OS Therapies, Inc. (NYSE: OSTX) shares began Tuesday sharply lower. The Rockville, Md.-based company, claiming to be the world leader in gene-edited, Listeria-based cancer immunotherapies, today provided regulatory update on the Company's interactions with the U.S. Food and Drug Administration (FDA) in its pursuit of a Biologics License Application (BLA) under the Accelerated Approval Program (Accelerated Approval) for OST-HER2 in the prevention or delay of recurrence in fully resected, pulmonary metastatic osteosarcoma (the "Metastatic Osteosarcoma Program").
OS Therapies has requested a Type B Meeting to review the Company's 2.5-year overall survival data and to confirm alignment that three-year overall survival data is an approvable clinical efficacy endpoint.
The Company recently aligned with the U.K.'s Medicines and Healthcare products Regulatory Agency (MHRA) and the European Medicines Agency on three-year overall survival as the proposed approvable clinical endpoint to support Conditional Marketing Authorizations.

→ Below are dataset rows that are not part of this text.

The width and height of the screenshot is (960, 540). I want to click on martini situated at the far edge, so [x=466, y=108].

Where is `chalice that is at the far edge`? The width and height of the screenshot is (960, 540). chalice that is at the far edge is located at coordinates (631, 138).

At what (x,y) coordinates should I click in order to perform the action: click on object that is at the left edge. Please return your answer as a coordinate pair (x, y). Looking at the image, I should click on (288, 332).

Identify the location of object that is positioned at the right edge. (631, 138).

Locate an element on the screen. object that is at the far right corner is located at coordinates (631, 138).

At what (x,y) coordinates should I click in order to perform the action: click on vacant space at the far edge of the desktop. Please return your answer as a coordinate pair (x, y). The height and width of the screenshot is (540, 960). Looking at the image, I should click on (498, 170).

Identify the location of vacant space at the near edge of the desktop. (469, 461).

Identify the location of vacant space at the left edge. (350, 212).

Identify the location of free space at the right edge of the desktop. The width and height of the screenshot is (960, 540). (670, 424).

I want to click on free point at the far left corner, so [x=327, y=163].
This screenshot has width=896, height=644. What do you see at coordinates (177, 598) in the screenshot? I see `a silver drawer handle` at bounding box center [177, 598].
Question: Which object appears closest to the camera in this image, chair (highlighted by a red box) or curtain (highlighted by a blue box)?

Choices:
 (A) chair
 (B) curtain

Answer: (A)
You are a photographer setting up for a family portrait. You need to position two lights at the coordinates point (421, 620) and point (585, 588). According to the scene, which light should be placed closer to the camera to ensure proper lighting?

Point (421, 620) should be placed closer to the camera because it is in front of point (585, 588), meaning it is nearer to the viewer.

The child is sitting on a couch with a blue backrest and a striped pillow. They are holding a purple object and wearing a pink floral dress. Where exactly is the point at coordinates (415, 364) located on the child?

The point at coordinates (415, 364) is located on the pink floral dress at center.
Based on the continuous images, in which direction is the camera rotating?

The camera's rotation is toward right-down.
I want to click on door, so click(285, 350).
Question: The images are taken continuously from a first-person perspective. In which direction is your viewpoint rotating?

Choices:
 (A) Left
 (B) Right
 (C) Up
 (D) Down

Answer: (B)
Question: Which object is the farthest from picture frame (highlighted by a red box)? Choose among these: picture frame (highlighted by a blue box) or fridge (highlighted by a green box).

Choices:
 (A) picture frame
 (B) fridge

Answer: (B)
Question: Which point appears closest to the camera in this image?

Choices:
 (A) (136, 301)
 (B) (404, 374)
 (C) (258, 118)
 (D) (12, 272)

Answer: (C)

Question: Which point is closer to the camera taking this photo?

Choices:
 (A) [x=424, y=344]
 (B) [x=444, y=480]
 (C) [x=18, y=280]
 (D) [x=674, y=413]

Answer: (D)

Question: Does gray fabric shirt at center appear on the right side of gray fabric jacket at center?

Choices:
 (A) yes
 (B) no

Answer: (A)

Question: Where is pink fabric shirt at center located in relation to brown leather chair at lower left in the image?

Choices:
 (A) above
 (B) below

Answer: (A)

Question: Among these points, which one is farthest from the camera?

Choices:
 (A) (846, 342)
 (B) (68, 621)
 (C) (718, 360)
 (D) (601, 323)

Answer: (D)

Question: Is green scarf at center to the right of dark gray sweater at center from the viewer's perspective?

The Company has also submitted its pharmacodynamic response biomarker data to the FDA's Biomarkers, Endpoints, and other Tools (BEST) program for evaluation as a surrogate clinical efficacy data. FDA and EMA have begun joint coordination on the OST-HER2 regulatory dossier to evaluate early market access.
OS Therapies says it intends to review with FDA the potential inclusion of concurrent natural history control database OST-400, "Recurrent Osteosarcoma after Resection in Children and Young Adults: A Retrospective Longitudinal Study," as an added synthetic control comparator arm at the meeting.
OSTX shares lost 33 cents, or 14.7%, to $1.91.